Hard to describe. Partly a memoir of the AIDS crisis from the POV of a lesbian artist who was living i NYC at the time, partly a rant against gentrification, and the linking of gentrification to the loss of all the gay artists during the beginning of the AIDS epidemic. Very interesting.

#56 Between the Acts by Virginia Woolf (1001 book #3) **

I didn't like this at all, to be honest.

#57 Welcome to Wine by Madelyne Meyer ***** (book off my shelf #14)
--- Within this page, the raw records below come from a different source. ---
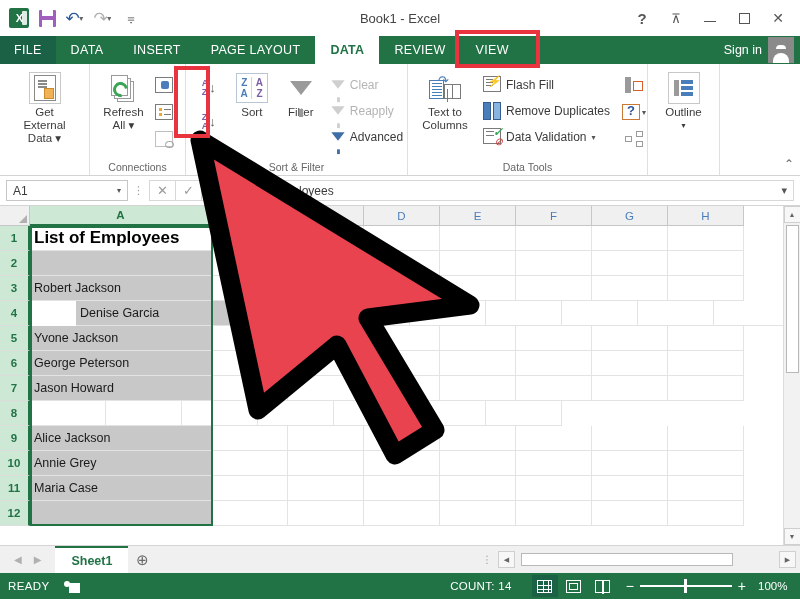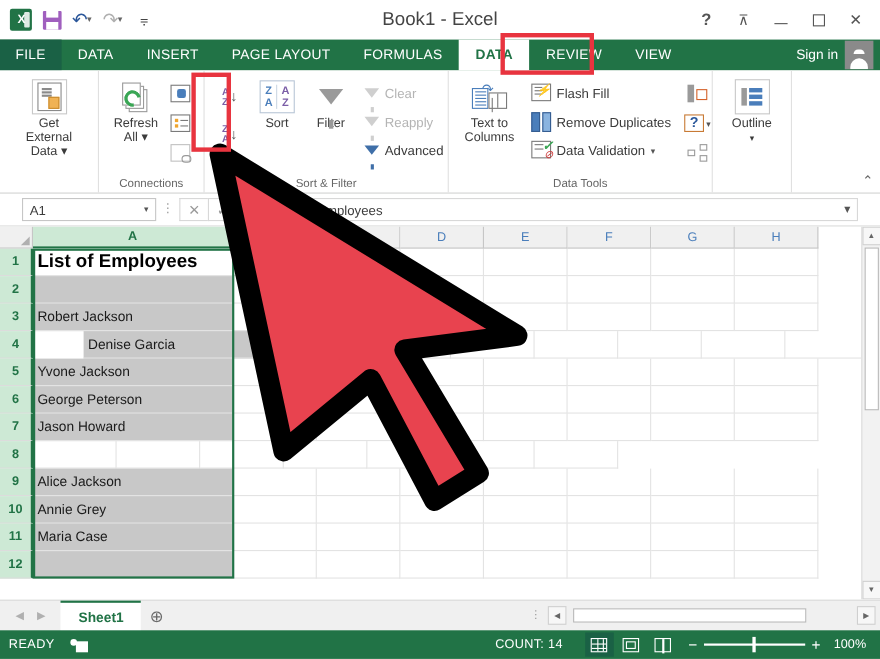--- a/index.html
+++ b/index.html
@@ -53,21 +53,21 @@
     content:""; position:absolute; left:3px; bottom:0; width:11px; height:7px; background:#fff;
   }
   .arrow-ico { font-size: 17px; line-height: 1; }
   .undo { color: #2b579a; }
   .redo { color: #b0b0b0; }
   .caret-mini { font-size: 7px; color: #666; margin-left: -2px; }
   .qat-more { font-size: 13px; color: #444; }
 
   .win-title {
     position: absolute; left: 0; right: 0; text-align: center;
-    font-size: 17px; color: #444; pointer-events: none;
+    font-size: 13px; color: #444; pointer-events: none;
   }
   .win-ctrls {
     margin-left: auto; display: flex; align-items: center; gap: 2px;
     z-index: 2;
   }
   .win-btn {
     width: 32px; height: 28px; display:flex; align-items:center; justify-content:center;
     color: #555; font-size: 14px;
   }
   .win-btn.help { font-size: 15px; font-weight: bold; }
@@ -291,21 +291,21 @@
   }
 
   
   .hl-box {
     position: absolute; border: 4px solid #e8343f; pointer-events: none; z-index: 40;
   }
 
   
   .fbar {
     height: 30px; background: #fff; display: flex; align-items: center;
-    padding: 0 20px; gap: 5px;
+    padding: 0 6px; gap: 5px;
     border-bottom: 1px solid #d4d4d4;
     flex: none;
   }
   .namebox {
     width: 122px; height: 21px; border: 1px solid #c6c6c6; background:#fff;
     display:flex; align-items:center; padding: 0 6px;
     font-size: 12px; color: #3b3b3b;
   }
   .namebox .nb-caret { margin-left:auto; font-size: 8px; color:#555; }
   .fb-dots { color:#9a9a9a; font-size: 11px; letter-spacing: 0; line-height: 1; }
@@ -511,21 +511,20 @@
         </div>
       <div class="win-btn">✕</div>
     </div>
   </div>
 
   <div class="tabbar">
     <div class="tab file">FILE</div>
     <div class="tab">DATA</div>
     <div class="tab">INSERT</div>
     <div class="tab">PAGE LAYOUT</div>
-    <div class="tab">FORMULAS</div>
     <div class="tab active">DATA</div>
     <div class="tab">REVIEW</div>
     <div class="tab">VIEW</div>
     <div class="signin">
       <span class="signin-txt">Sign in</span>
       <div class="avatar"></div>
     </div>
   </div>
 
   <div class="ribbon">

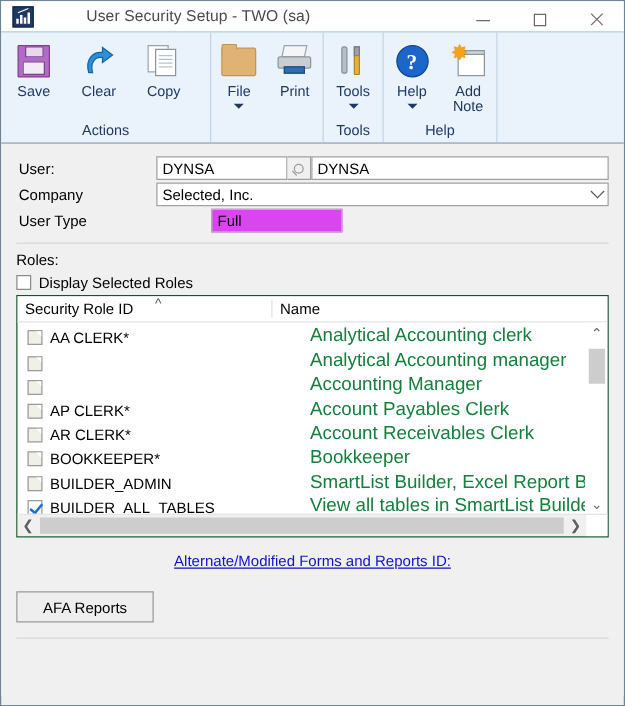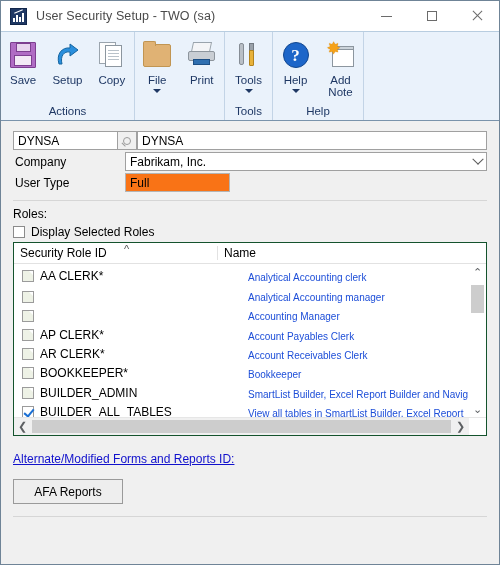--- a/index.html
+++ b/index.html
@@ -9,22 +9,23 @@
     background:#ffffff;
     -webkit-font-smoothing:none;
   }
   .window{
     position:relative;width:500px;height:565px;box-sizing:border-box;
     border:1px solid #6f8497;background:#f0f0f0;
   }
 
   
   .titlebar{
-    height:30px;background:#ffffff;display:flex;align-items:center;
+    height:24px;background:#ffffff;display:flex;align-items:center;
     position:relative;
+    gap:33px;
   }
   .app-icon{
     width:17px;height:17px;margin-left:9px;margin-right:9px;
     background:#1f3864;border:1px solid #12264a;box-sizing:border-box;
     position:relative;flex:0 0 auto;
   }
   .app-icon i{position:absolute;background:#ffffff;display:block;}
   .app-icon .b1{left:2px;bottom:2px;width:2px;height:4px;}
   .app-icon .b2{left:5px;bottom:2px;width:2px;height:7px;}
   .app-icon .b3{left:8px;bottom:2px;width:2px;height:5px;}
@@ -112,21 +113,21 @@
   .fields{padding:10px 12px 0 12px;}
   .frow{display:flex;align-items:stretch;height:19px;margin-bottom:2px;}
   .flabel{
     width:112px;font-size:12px;color:#000;display:flex;align-items:center;
     padding-left:2px;box-sizing:border-box;
   }
   .fbox{
     background:#fff;border:1px solid #a0a0a0;box-sizing:border-box;
     font-size:12px;color:#000;display:flex;align-items:center;padding-left:4px;
   }
-  .fbox.flat{background:#f97316;border:1px solid #b4b4b4;}
+  .fbox.flat{background:#d946ef;border:1px solid #b4b4b4;margin-left:44px;}
   .lookup{
     width:19px;border:1px solid #a0a0a0;border-left:none;background:#f0f0f0;
     box-sizing:border-box;position:relative;display:flex;align-items:center;justify-content:center;
   }
   .lookup .mg{
     width:8px;height:8px;border:1.4px solid #9b9b9b;border-radius:50%;
     box-sizing:border-box;position:relative;display:block;
   }
   .lookup .mg:after{
     content:"";position:absolute;left:-3px;top:6px;width:5px;height:1.4px;
@@ -158,21 +159,21 @@
   .grid-head{
     height:21px;display:flex;align-items:center;border-bottom:1px solid #e2e2e2;
     background:#fff;box-sizing:border-box;
   }
   .gh-col1{width:203px;font-size:12px;color:#000;padding-left:6px;box-sizing:border-box;position:relative;}
   .gh-col1 .sortmark{position:absolute;left:110px;top:-3px;font-size:11px;color:#555;}
   .gh-col2{flex:1;font-size:12px;color:#000;padding-left:6px;border-left:1px solid #e2e2e2;box-sizing:border-box;height:14px;line-height:14px;}
   .rows{position:absolute;left:0;top:21px;right:17px;bottom:17px;overflow:hidden;}
   .grow{height:19.4px;display:flex;align-items:flex-end;gap:25px;}
   .gcell1{width:203px;display:flex;align-items:center;box-sizing:border-box;padding-left:8px;}
-  .gcell2{flex:1;font-size:10px;color:#1d4ed8;white-space:nowrap;overflow:hidden;padding-left:6px;box-sizing:border-box;}
+  .gcell2{flex:1;font-size:15px;color:#15803d;white-space:nowrap;overflow:hidden;padding-left:6px;box-sizing:border-box;}
   .rid{font-size:12px;color:#000;white-space:nowrap;}
   .rchk{
     width:12px;height:12px;box-sizing:border-box;margin-right:6px;flex:0 0 auto;
     border:1px solid #9b9b9b;background:#eef2e6;position:relative;
   }
   .rchk:after{
     content:"";position:absolute;right:0;top:0;border-width:0 4px 4px 0;border-style:solid;
     border-color:transparent #ffffff transparent transparent;
   }
   .rchk.on{background:#ffffff;}
@@ -190,21 +191,21 @@
   .vsb .btm{position:absolute;bottom:0;left:0;}
   .hsb{position:absolute;left:0;right:0;bottom:0;height:17px;background:#f0f0f0;border-top:1px solid #e6e6e6;}
   .hsb .arrow{position:absolute;top:0;width:17px;height:17px;display:flex;align-items:center;justify-content:center;color:#5d6063;font-size:11px;}
   .hsb .arrow.l{left:0;}
   .hsb .arrow.r{right:17px;}
   .hsb .thumb{position:absolute;left:18px;right:35px;top:2px;height:13px;background:#cdcdcd;}
   .hsb .corner{position:absolute;right:0;top:0;width:17px;height:17px;background:#fff;}
 
   
   .bottom{padding:12px 12px 0 12px;}
-  .brow{display:flex;align-items:center;height:21px;}
+  .brow{display:flex;align-items:center;height:21px;flex-direction:column;}
   .blink{
     font-size:12px;color:#1111cc;text-decoration:underline;white-space:nowrap;
   }
   .bselect{
     margin-left:auto;width:205px;height:21px;border:1px solid #888;background:#fff;
     box-sizing:border-box;display:flex;align-items:center;font-size:12px;color:#000;padding-left:5px;
   }
   .bselect .ca{margin-left:auto;margin-right:6px;width:8px;height:8px;border-right:1.3px solid #555;border-bottom:1.3px solid #555;transform:rotate(45deg) translate(-2px,-2px);}
   .afabtn{
     margin-top:10px;width:110px;height:25px;border:1px solid #9a9a9a;background:#eeeeee;
@@ -235,37 +236,37 @@
           <span class="mx"></span>
         </div>
       <div class="win-btn">
           <span class="cl"></span>
         </div>
     </div>
   </div>
 
   <div class="ribbon">
 
-    <div class="rgroup" style="width:134px;">
+    <div class="rgroup" style="width:168px;">
       <div class="rg-items">
         <div class="rbtn" style="width:52px;">
           <div class="glyph">
               <span class="ic ic-save"></span>
             </div>
           <div class="cap">Save</div>
         </div>
         <div class="rbtn" style="width:52px;">
           <div class="glyph">
             <span class="ic ic-clear">
               <svg width="28" height="26" viewBox="0 0 28 26">
                 <path d="M6 22 C3 12 9 5 17 6 L17 2 L25 8 L17 14 L17 10 C11 9 7 14 9 22 Z" fill="#2a8fdd" stroke="#14649f" stroke-width="1"></path>
               </svg>
             </span>
           </div>
-          <div class="cap">Setup</div>
+          <div class="cap">Clear</div>
         </div>
         <div class="rbtn" style="width:52px;">
           <div class="glyph">
             <span class="ic ic-copy">
               <span class="p1"></span>
                 <span class="p2"></span>
               <span class="ln" style="top:8px;"></span>
               <span class="ln" style="top:11px;"></span>
               <span class="ln" style="top:14px;"></span>
               <span class="ln" style="top:17px;"></span>
@@ -343,30 +344,31 @@
       <div class="rg-label">Help</div>
     </div>
 
     <div class="rgroup filler"></div>
   </div>
 
   <div class="body">
 
     <div class="fields">
       <div class="frow">
+        <div class="flabel">User:</div>
         <div class="fbox" style="width:105px;">DYNSA</div>
         <div class="lookup">
             <span class="mg"></span>
           </div>
         <div class="fbox" style="flex:1;">DYNSA</div>
       </div>
       <div class="frow">
         <div class="flabel">Company</div>
         <div class="fbox" style="flex:1;padding-right:0;">
-          <span>Fabrikam, Inc.</span>
+          <span>Selected, Inc.</span>
           <span class="combo-arrow" style="margin-left:auto;">
               <i></i>
             </span>
         </div>
       </div>
       <div class="frow">
         <div class="flabel">User Type</div>
         <div class="fbox flat" style="width:105px;">Full</div>
       </div>
       <div class="divline"></div>

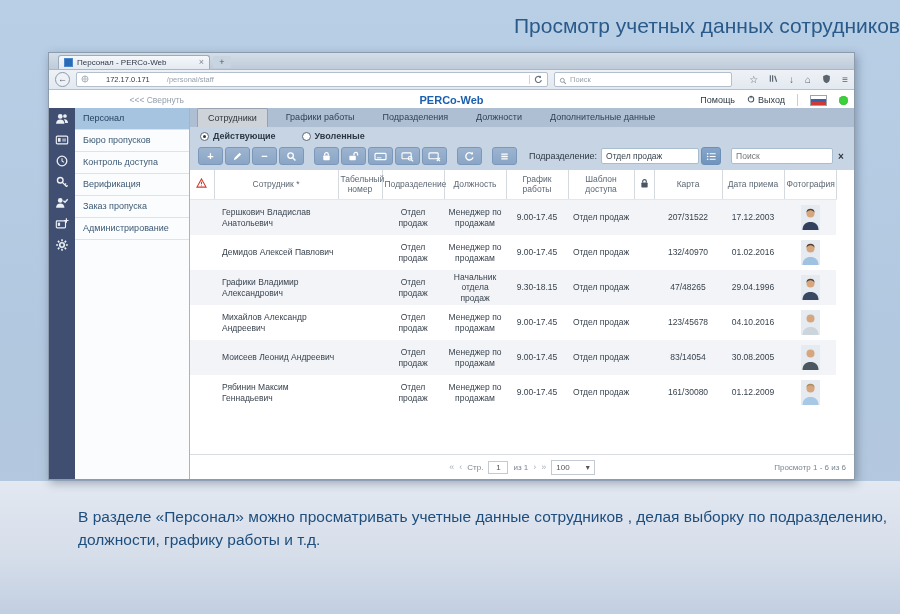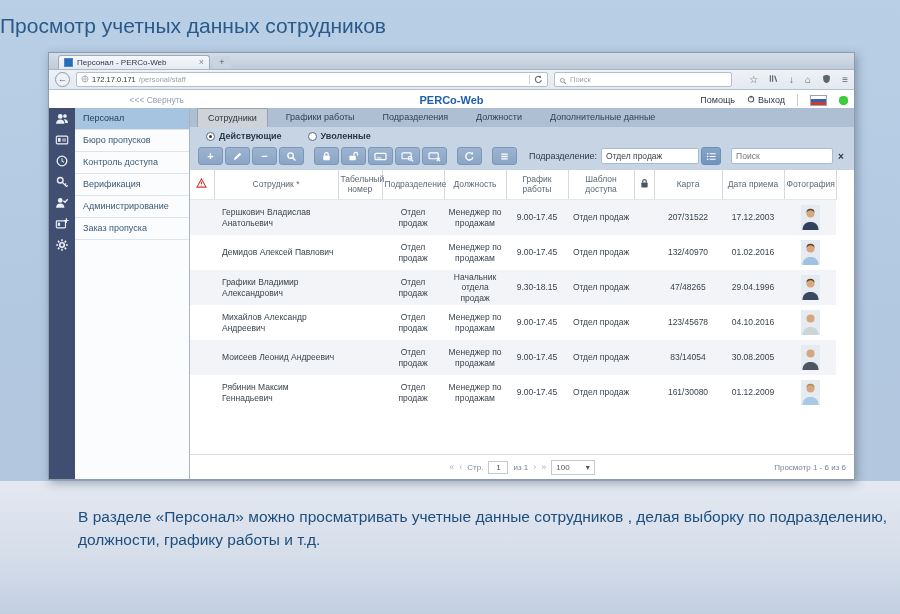--- a/index.html
+++ b/index.html
@@ -1,21 +1,21 @@
 <!DOCTYPE html>
 <html><head>
 <meta charset="utf-8">
 <style>
   html,body{margin:0;padding:0;}
   .stage{position:relative;width:900px;height:614px;overflow:hidden;
     font-family:"Liberation Sans",sans-serif;
     background:linear-gradient(180deg,#b9cfe6 0%,#b2c8e0 55%,#b5c8dd 100%);}
   .caption-band{position:absolute;left:0;top:481px;width:900px;height:133px;
     background:linear-gradient(180deg,#e3e8f1 0%,#d6deea 55%,#c2cfe1 100%);}
-  .page-title{position:absolute;top:14px;left:0;width:100%;text-align:left;
+  .page-title{position:absolute;top:14px;left:0;width:100%;text-align:right;
     font-size:21px;color:#2a5a89;font-weight:400;}
   .caption{position:absolute;left:78px;top:505px;width:814px;font-size:15.5px;
     color:#1e4e7d;line-height:23px;}
 
   
   .window{position:absolute;left:48px;top:52px;width:807px;height:428px;
     border:1px solid #8d9cad;box-shadow:2px 3px 9px rgba(40,55,75,.38);
     background:#fff;box-sizing:border-box;}
   .tabstrip{height:16px;background:linear-gradient(180deg,#d4dee9,#bfcbd9);
     display:flex;align-items:flex-end;}
@@ -27,21 +27,21 @@
   .btab-title{font-size:8px;color:#2e3845;white-space:nowrap;overflow:hidden;flex:1;}
   .btab-close{font-size:9px;color:#7c8794;line-height:1;}
   .newtab{width:18px;height:12px;margin:0 0 1px 3px;background:#c9d4e1;border-radius:2px;
     font-size:9px;color:#4e5a66;text-align:center;line-height:12px;}
   .navbar{height:19px;background:linear-gradient(180deg,#eef2f7,#e3e9f0);
     border-top:1px solid #aab7c5;border-bottom:1px solid #b6c0cc;
     display:flex;align-items:center;padding:0 6px;gap:6px;box-sizing:content-box;}
   .back-btn{width:13px;height:13px;border:1px solid #8b9aab;border-radius:50%;
     font-size:9px;color:#5a6673;text-align:center;line-height:12px;background:#eef2f6;flex:0 0 auto;}
   .urlbox{width:462px;height:13px;background:#fff;border:1px solid #b3bfcc;border-radius:2px;
-    display:flex;align-items:center;gap:3px;padding:0 4px;font-size:7.5px;}
+    display:flex;align-items:center;gap:17px;padding:0 4px;font-size:7.5px;}
   .url-host{color:#2f3944;}
   .url-path{color:#98a2ad;}
   .url-reload{margin-left:auto;border-left:1px solid #ccd4dc;padding-left:4px;display:flex;align-items:center;}
   .searchbox{width:168px;height:13px;background:#fff;border:1px solid #b3bfcc;border-radius:2px;
     display:flex;align-items:center;gap:3px;padding:0 4px;}
   .search-ph{font-size:7.5px;color:#9aa4ae;}
   .navicons{margin-left:auto;display:flex;align-items:center;gap:11px;color:#5a6570;}
   .ni{font-size:10px;line-height:1;}
 
   
@@ -65,21 +65,21 @@
   .sb-ico{height:21px;display:flex;align-items:center;justify-content:center;}
   .sb-label{height:21px;line-height:21px;font-size:9px;color:#3c5a76;padding-left:8px;
     border-bottom:1px solid #dfe2e6;white-space:nowrap;}
   .sb-label.active{background:#a6c3e0;color:#1c3c59;}
   .main{flex:1;display:flex;flex-direction:column;min-width:0;background:#fff;}
   .tabsrow{height:19px;background:#aebfd3;display:flex;align-items:stretch;padding-left:7px;gap:8px;flex:0 0 auto;}
   .mtab{font-size:9px;color:#2e4256;line-height:19px;padding:0 10px;white-space:nowrap;}
   .mtab.active{background:#ced3da;border:1px solid #97a2ae;border-bottom:none;color:#30363d;
     border-radius:2px 2px 0 0;line-height:18px;}
   .band{background:#c6d4e3;flex:0 0 auto;padding-bottom:3px;}
-  .radiorow{height:18px;display:flex;align-items:center;gap:26px;padding-left:16px;}
+  .radiorow{height:18px;display:flex;align-items:center;gap:26px;padding-left:10px;}
   .radio-item{display:flex;align-items:center;gap:4px;font-size:9px;font-weight:bold;color:#2e3845;}
   .radio{width:9px;height:9px;border-radius:50%;border:1px solid #5b6874;background:#fff;
     box-sizing:border-box;position:relative;}
   .radio.checked::after{content:"";position:absolute;left:2px;top:2px;width:3px;height:3px;
     border-radius:50%;background:#2e3845;}
   .toolbar{height:22px;display:flex;align-items:center;padding-left:8px;}
   .tbtn{width:23px;height:16px;border:1px solid #7b97ba;border-radius:3px;margin-right:2px;
     background:linear-gradient(180deg,#9db4d0,#8aa5c6);display:flex;align-items:center;
     justify-content:center;color:#fff;font-size:11px;font-weight:bold;line-height:1;flex:0 0 auto;}
   .tgap{width:8px;flex:0 0 auto;}
@@ -244,22 +244,22 @@
               </g>
             </svg>
           </div>
       </div>
 
       <div class="side-labels">
         <div class="sb-label active">Персонал</div>
         <div class="sb-label">Бюро пропусков</div>
         <div class="sb-label">Контроль доступа</div>
         <div class="sb-label">Верификация</div>
+        <div class="sb-label">Заказ пропуска</div>
         <div class="sb-label">Администрирование</div>
-        <div class="sb-label">Заказ пропуска</div>
       </div>
 
       <div class="main">
 
         <div class="tabsrow">
           <span class="mtab active">Сотрудники</span>
           <span class="mtab">Графики работы</span>
           <span class="mtab">Подразделения</span>
           <span class="mtab">Должности</span>
           <span class="mtab">Дополнительные данные</span>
This is a very simple intro to wine and types of wine and terroir and how to pair wines and how to describe wines and wine-growing regions. It has illustrations. Very useful.

And now the Christmas/Advent reading

#58 Destination Bethlehem by J. Barrie Shepherd (reread #4) *****

A yearly Advent spiritual exercise.

#59 A Christmas Carol by Charles Dickens (reread #5) *****

I mean, what is left to say? It is great, the Alistair Sim movie is the best of them.

And the last book of the year was

#60 Modern Romance by Aziz Ansari ***

UGH dating sucks, it really does.

33jfetting
gen. 3, 2023, 3:56 pm

Ok, with that, the reading year is at an end (it is January 2023 after all).

My year in reading definitely went off the rails but it was definitely a Life Happens year. Let's see what 2023 brings.

You can follow me and my 2023 reading here

Happy New Year to all!

34fuzzi
gen. 7, 2023, 8:41 pm

>32 jfetting: totally agree on Alistair Sim.